Category Management: Kraft Foods
Retailers have plenty of opportunity to choose from in selling the many brands of Kraft Foods. The packaged goods and confectionery company counts among its iconic brands Oscar Mayer, Nabisco, Cadbury, Maxwell House, Philadelphia, Tang and others.
October 10, 2011
ROBERT VOSBURGH
• A leader in looking at new and existing products from multiple attitudes.
• Leverages authorized Center Store products in numerous total-store promotions.
• Sharpened digital capabilities link a retailer's promotional calendar to specific Kraft recipes and serving ideas.
Retailers have plenty of opportunity to choose from in selling the many brands of Kraft Foods. The packaged goods and confectionery company counts among its iconic brands Oscar Mayer, Nabisco, Cadbury, Maxwell House, Philadelphia, Tang and others.
Kraft uses its broad portfolio to tie in total-store solutions.

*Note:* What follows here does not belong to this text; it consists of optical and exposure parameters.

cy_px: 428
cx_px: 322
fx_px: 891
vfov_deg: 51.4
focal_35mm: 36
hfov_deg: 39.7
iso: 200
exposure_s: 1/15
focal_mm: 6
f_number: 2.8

That kind of brand experience is an invaluable resource for retailers looking for more comprehensive, total-store solutions that deliver a true ROI.
“We have a long and growing list of single-brand and multi-brand initiatives to ‘market’ our brands in-store while remaining completely in sync with the retailers' focus areas,” said Laura McCorvie, senior vice president of customer growth and shopper marketing for the Northfield, Ill.-based company.

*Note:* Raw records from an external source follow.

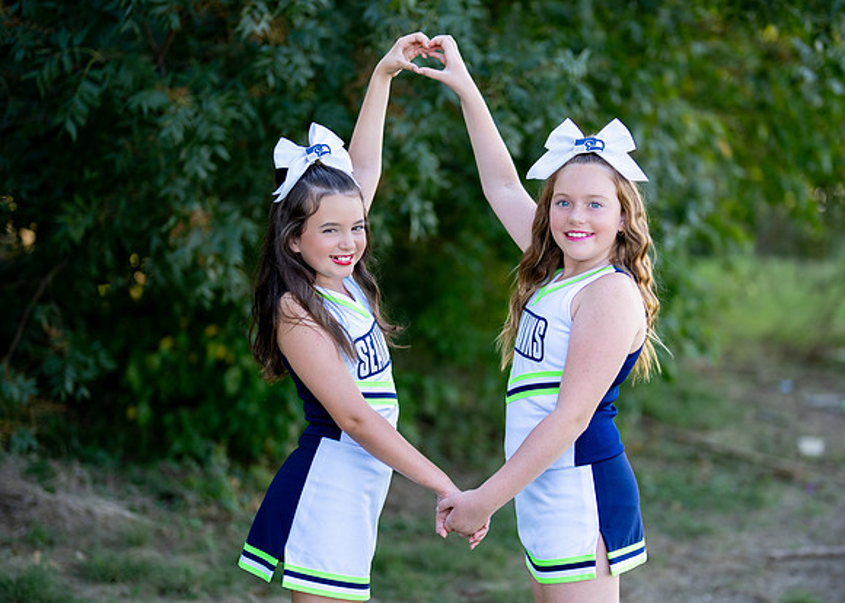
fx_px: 1761
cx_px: 485
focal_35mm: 73
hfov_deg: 27.0
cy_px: 328
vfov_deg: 19.4
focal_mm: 50
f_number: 1.2
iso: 125
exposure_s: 1/1250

Kraft empowers its category management capabilities with a retailer view of total basket size (in revenue, margin and number of items), store traffic, share of wallet among shoppers and shopper loyalty trends. The fusion of Kraft's insights and the retailer's data produces potent programs that earned Kraft top honors in Kantar Retail's most recent Category Leadership Benchmarking Study.

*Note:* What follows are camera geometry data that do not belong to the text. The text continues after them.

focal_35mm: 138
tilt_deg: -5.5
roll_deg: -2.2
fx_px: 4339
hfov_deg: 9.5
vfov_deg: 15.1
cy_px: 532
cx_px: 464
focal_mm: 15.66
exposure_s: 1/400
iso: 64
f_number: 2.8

“They're especially good at partnering and development right from the beginning, planning additional research, customizing programs for a particular customer and engaging at several different levels and functions,” noted Ginny Valkenburgh, Kantar's senior vice president.
As a leading CPG company, Kraft's core is Center Store. Yet, its category management programs often revolve around the perimeter fresh departments — an area supermarket retailers are leveraging to propel differentiation and loyalty.
“When we think about the Kraft Foods portfolio relative to those retailer interests, we're able to go in with traffic- and basket-building programs that build on our mutual interests of driving revenue and share,” McCorvie said.
Kraft starts with space planning. Having the right-sized and right-assorted space also generally means fewer out-of-stocks and smoother supply chains, she noted. The company sets goals at the retailer or banner level, geographic level and store level. In some cases, Kraft can further “slice and dice” by specific shopper groups or certain purchase patterns.
Successful case histories:
• Pairing Kraft's Philadelphia Cooking Creme with a retailer's meat department promotions.
• Bundling within some retailers' produce departments a number of products to help shoppers buy for and prepare salads: Kraft Salad Dressing, Oscar Mayer Pre-Cooked Bacon and Kraft Cheeses.
• Achieving secondary sales by installing Kraft Grated Parmesan Cheese racks on frozen pizza doors.
“These initiatives put our brands in a new context; it's not our brand sitting next to Competitor X, since we are merchandising outside our traditional confined shelf space in Center Store,” McCorvie explained.
It used to be enough for CPG manufacturers to know core consumers and target audiences inside out, or understand their motivations. While those measures still apply, market conditions have forced retailers to develop their own positionings, brand promises and shopper targets that largely parallel a branded manufacturer's. Seeing this, Kraft has built a category management framework that leverages the retailer's own growth mechanisms, matches the company's own portfolio and capabilities and delivers the solution directly to their shoppers.
“Kraft looks at more of the total store just because they can cover so much of the store,” Kantar's Valkenburgh said. “They know their shoppers in a much deeper sense than just from a single category.”